新しい一年が始まる日、日の出の時間をあらかじめ調べ、薄暗い早朝に皆そろって起きだし、近くの公園の草広場をめざした。チビちゃんも肌を寒気にさらし目をパッチリ開けている。
すでに大勢の人々が、思い思いの祈念を胸に集まっている。子どもたちは元気だ。犬は飼い主の足元で凛として、やがて太陽が昇るであろう一点を凝視している。お年寄りも連れ合いや家族に支えられ集い、なおも新しい年に思いを巡らしている。
思えば昨年は、なおも続くコロナ禍のなか、2月の下旬に突然始まったロシアのウクライナ侵略に振り回され、世界が混乱した。わが日本もとんでもない方向に行きかねない。すでに危ない橋を渡り始めている、という指摘もある。

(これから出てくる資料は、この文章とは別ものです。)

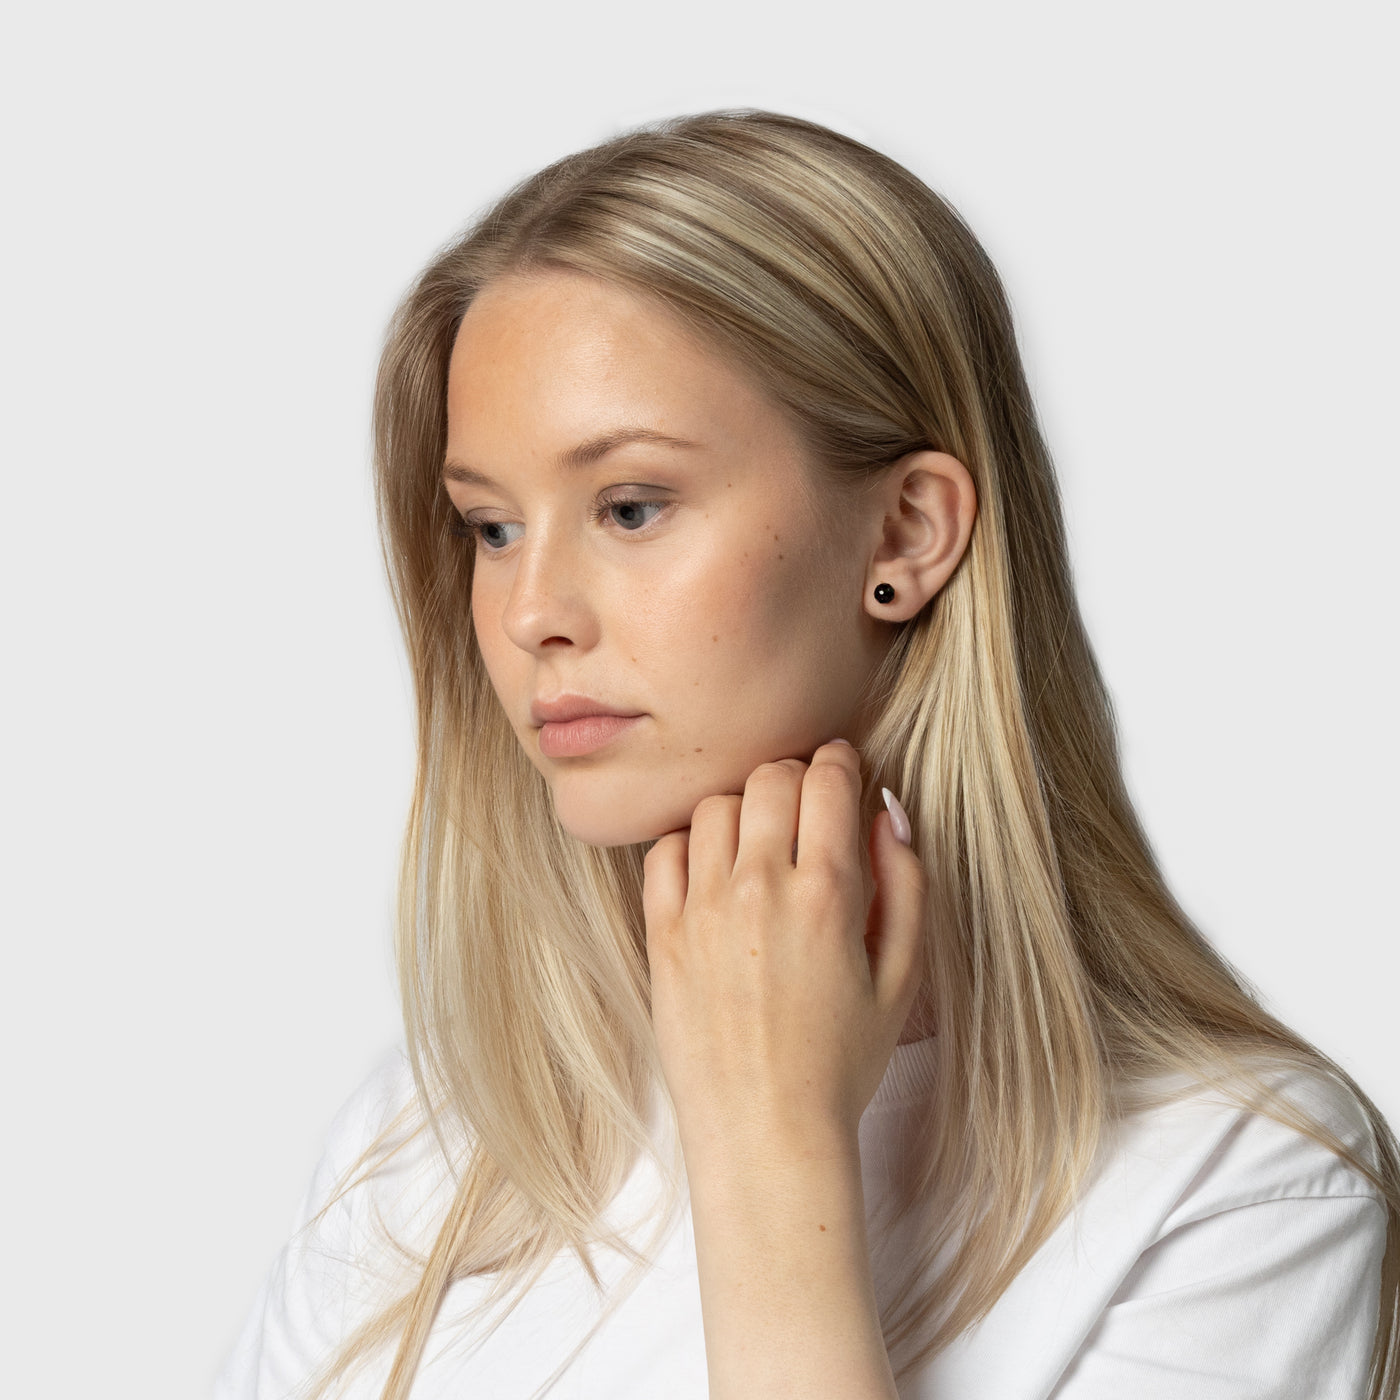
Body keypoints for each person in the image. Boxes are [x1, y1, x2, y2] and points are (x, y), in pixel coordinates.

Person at [215, 109, 1399, 1400]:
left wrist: (771, 1148)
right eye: (491, 528)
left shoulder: (1244, 1188)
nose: (527, 611)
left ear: (907, 533)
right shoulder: (434, 1146)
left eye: (629, 507)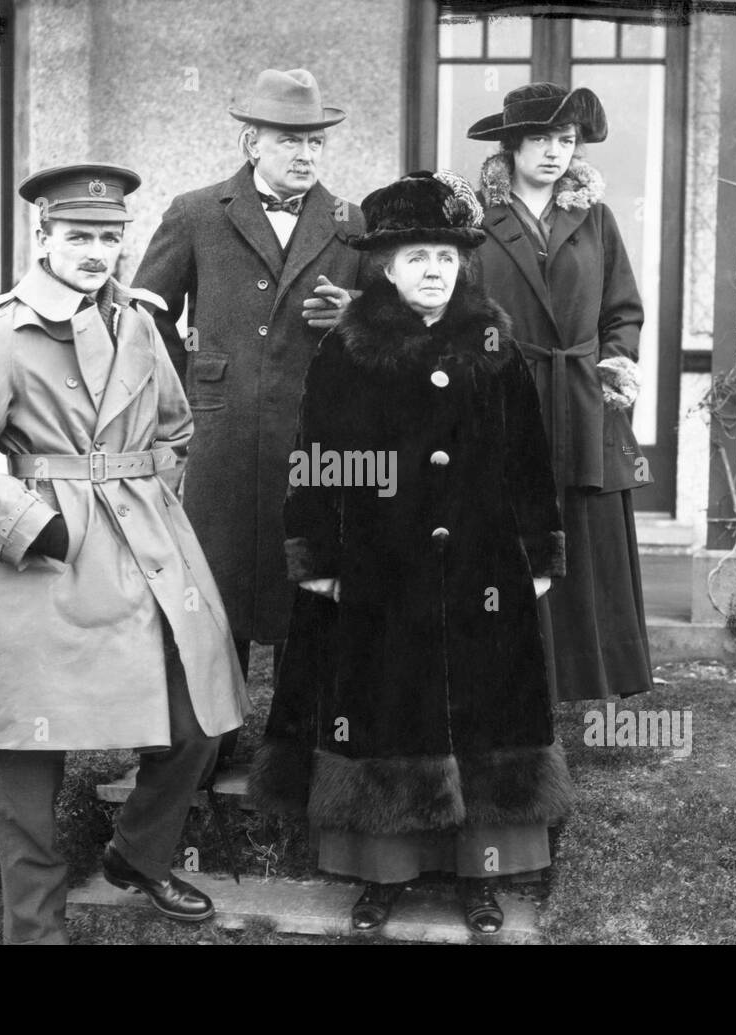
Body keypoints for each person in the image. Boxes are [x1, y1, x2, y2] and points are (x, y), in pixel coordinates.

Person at [0, 163, 250, 944]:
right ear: (44, 237)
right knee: (30, 749)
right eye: (78, 236)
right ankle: (34, 929)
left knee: (201, 708)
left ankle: (139, 851)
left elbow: (174, 423)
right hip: (45, 551)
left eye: (109, 236)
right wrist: (35, 525)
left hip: (147, 540)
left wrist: (151, 487)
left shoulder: (134, 320)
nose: (96, 251)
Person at [248, 171, 573, 935]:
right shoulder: (348, 353)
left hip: (482, 571)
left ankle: (480, 878)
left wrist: (538, 554)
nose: (434, 269)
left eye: (447, 256)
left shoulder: (495, 347)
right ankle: (382, 875)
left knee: (481, 712)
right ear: (386, 267)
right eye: (417, 255)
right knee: (384, 708)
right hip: (378, 570)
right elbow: (315, 459)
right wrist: (318, 555)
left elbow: (528, 457)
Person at [130, 69, 364, 732]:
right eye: (290, 140)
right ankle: (205, 740)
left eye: (315, 141)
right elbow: (146, 314)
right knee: (213, 582)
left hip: (317, 440)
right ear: (250, 141)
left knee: (310, 582)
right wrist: (188, 387)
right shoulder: (197, 212)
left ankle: (300, 744)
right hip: (221, 434)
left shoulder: (352, 223)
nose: (306, 154)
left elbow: (395, 317)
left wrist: (355, 311)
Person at [467, 83, 655, 704]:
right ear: (512, 144)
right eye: (541, 139)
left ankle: (584, 676)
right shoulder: (474, 217)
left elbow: (621, 307)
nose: (555, 152)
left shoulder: (594, 217)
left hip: (581, 396)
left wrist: (616, 362)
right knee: (512, 532)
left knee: (584, 537)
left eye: (566, 141)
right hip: (505, 395)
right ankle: (508, 682)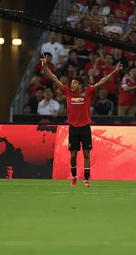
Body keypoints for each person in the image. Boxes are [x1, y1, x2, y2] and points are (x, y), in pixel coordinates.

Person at [41, 54, 123, 187]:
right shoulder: (67, 91)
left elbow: (103, 81)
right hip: (73, 127)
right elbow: (54, 79)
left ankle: (86, 180)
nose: (71, 85)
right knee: (73, 156)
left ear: (79, 85)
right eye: (72, 83)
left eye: (74, 83)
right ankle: (74, 177)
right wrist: (45, 67)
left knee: (86, 154)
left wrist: (114, 71)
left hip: (85, 127)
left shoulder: (88, 91)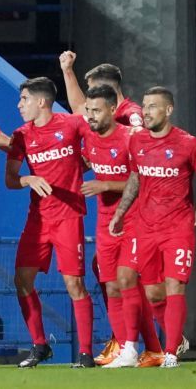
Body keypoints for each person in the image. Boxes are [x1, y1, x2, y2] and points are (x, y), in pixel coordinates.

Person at [107, 86, 196, 369]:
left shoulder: (188, 144)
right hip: (145, 227)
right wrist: (121, 211)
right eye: (144, 106)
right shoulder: (137, 142)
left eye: (152, 106)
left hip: (178, 227)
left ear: (168, 110)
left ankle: (170, 354)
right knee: (154, 293)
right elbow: (135, 177)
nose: (145, 111)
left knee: (174, 285)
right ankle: (177, 339)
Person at [4, 77, 94, 368]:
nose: (19, 105)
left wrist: (80, 166)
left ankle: (86, 353)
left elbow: (98, 147)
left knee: (74, 284)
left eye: (24, 99)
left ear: (41, 101)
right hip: (38, 219)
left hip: (68, 216)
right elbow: (10, 179)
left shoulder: (72, 125)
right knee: (22, 280)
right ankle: (40, 345)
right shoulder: (20, 135)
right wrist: (28, 179)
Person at [74, 84, 163, 368]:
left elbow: (146, 182)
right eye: (88, 110)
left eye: (96, 110)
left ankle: (143, 347)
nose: (91, 116)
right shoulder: (88, 138)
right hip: (105, 222)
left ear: (113, 110)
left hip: (134, 219)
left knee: (128, 281)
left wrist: (106, 184)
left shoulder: (131, 139)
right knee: (111, 286)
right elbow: (85, 160)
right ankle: (131, 349)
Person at [59, 52, 143, 128]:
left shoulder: (130, 112)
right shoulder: (98, 110)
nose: (88, 93)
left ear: (104, 90)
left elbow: (137, 124)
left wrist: (137, 126)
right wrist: (67, 70)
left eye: (92, 90)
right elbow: (78, 107)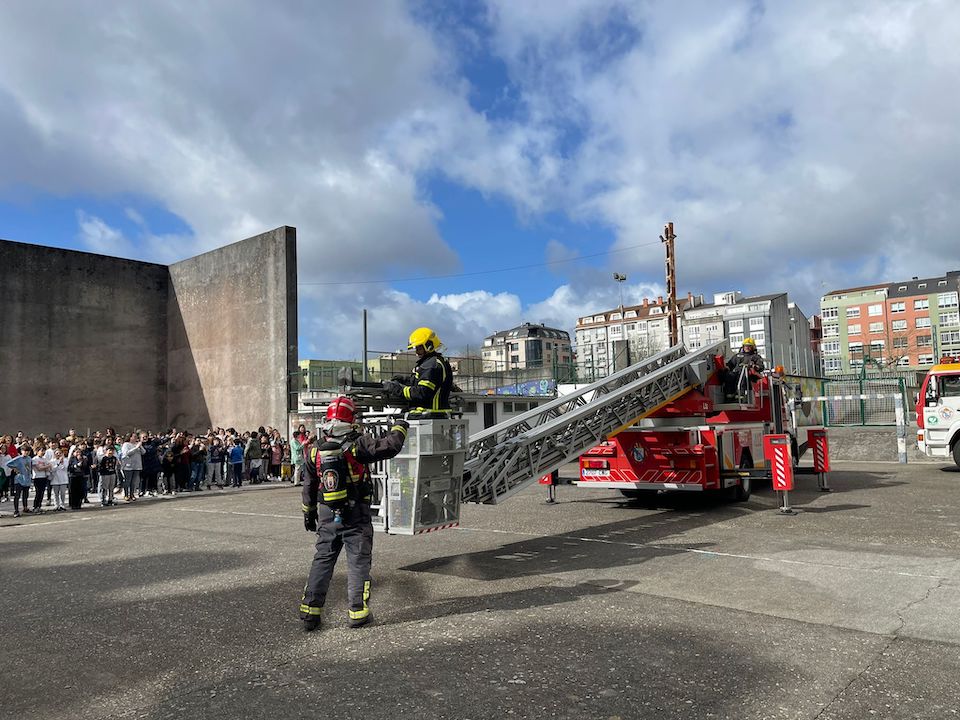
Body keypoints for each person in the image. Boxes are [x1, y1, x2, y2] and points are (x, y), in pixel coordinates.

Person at [299, 396, 408, 632]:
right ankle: (357, 611)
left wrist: (308, 512)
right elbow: (391, 445)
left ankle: (310, 612)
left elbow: (308, 483)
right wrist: (401, 424)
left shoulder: (315, 448)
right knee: (358, 561)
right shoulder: (358, 444)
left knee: (323, 559)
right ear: (352, 419)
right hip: (356, 512)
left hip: (326, 512)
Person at [382, 327, 454, 418]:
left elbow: (422, 392)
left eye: (419, 348)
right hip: (430, 414)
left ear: (429, 345)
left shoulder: (431, 365)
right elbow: (420, 382)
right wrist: (404, 380)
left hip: (431, 414)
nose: (416, 352)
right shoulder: (431, 362)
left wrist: (397, 390)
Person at [120, 432, 144, 502]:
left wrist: (140, 446)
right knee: (127, 481)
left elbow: (143, 452)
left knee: (133, 482)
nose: (136, 438)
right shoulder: (126, 444)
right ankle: (126, 495)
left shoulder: (137, 444)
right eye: (134, 436)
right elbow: (127, 453)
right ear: (130, 437)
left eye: (136, 437)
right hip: (128, 466)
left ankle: (132, 494)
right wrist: (136, 448)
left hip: (137, 466)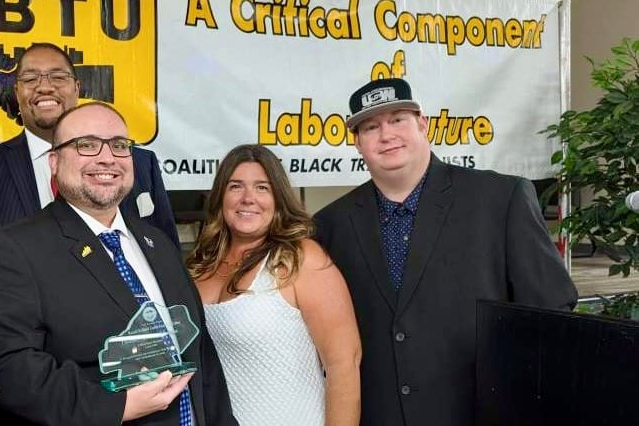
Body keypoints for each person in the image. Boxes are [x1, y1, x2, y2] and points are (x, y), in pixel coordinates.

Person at [313, 78, 578, 426]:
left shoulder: (500, 198)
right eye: (370, 127)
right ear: (358, 143)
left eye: (397, 119)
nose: (386, 135)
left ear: (422, 124)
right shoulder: (330, 224)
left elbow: (551, 314)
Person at [0, 102, 237, 425]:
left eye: (119, 145)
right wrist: (117, 407)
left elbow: (202, 358)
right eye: (87, 144)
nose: (107, 158)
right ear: (54, 162)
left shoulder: (159, 244)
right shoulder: (11, 250)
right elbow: (9, 369)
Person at [0, 42, 179, 247]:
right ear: (17, 92)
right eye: (30, 78)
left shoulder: (139, 164)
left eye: (59, 77)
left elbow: (166, 256)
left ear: (77, 88)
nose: (44, 87)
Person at [186, 144, 361, 426]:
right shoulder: (199, 266)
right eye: (235, 186)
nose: (248, 198)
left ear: (278, 198)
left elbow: (344, 364)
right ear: (220, 196)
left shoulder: (301, 259)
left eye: (262, 188)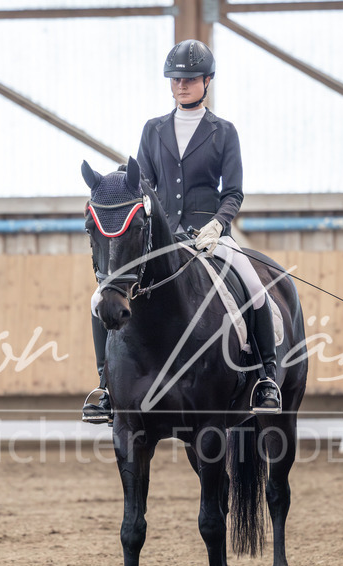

おそらく多くの人々が、争いをやめ和解の道を歩みだすことを望んでいるだろう、と思う。発端がどうあれ。だって、あの世界の一点がわが身に、自分たちの生活につながっていることを実感し始めているから。
大きな世界や、二国間のことや、身近な個人の間でも争いは起きる可能性はある。物事は均一ではなく、わずかな違いは綻びとなり、場合によっては争いにまで発展するかもしれないから。そこで終局として「和解」が求められる。
冷静な第三者の裁断で、接点や中間点をさぐり、大事・小事をおいて妥協の道をさぐる。両者は納得できないことではあっても、角突き合わせ互いに睨みあっていた視線を未来に向けなおし、「和解」を受け入れる。そこに残される幼いもの、弱者の痛みはそれぞれの肩に担われる。どのくらいの時間を要するかはわからない。
……予定時間を20分ほど遅れ、やがて顔を出した真新しい太陽に向かって、そんな思考をめぐらしながら旧年中への感謝と、新年の平和と無事を祈って手を合わせた朝でした。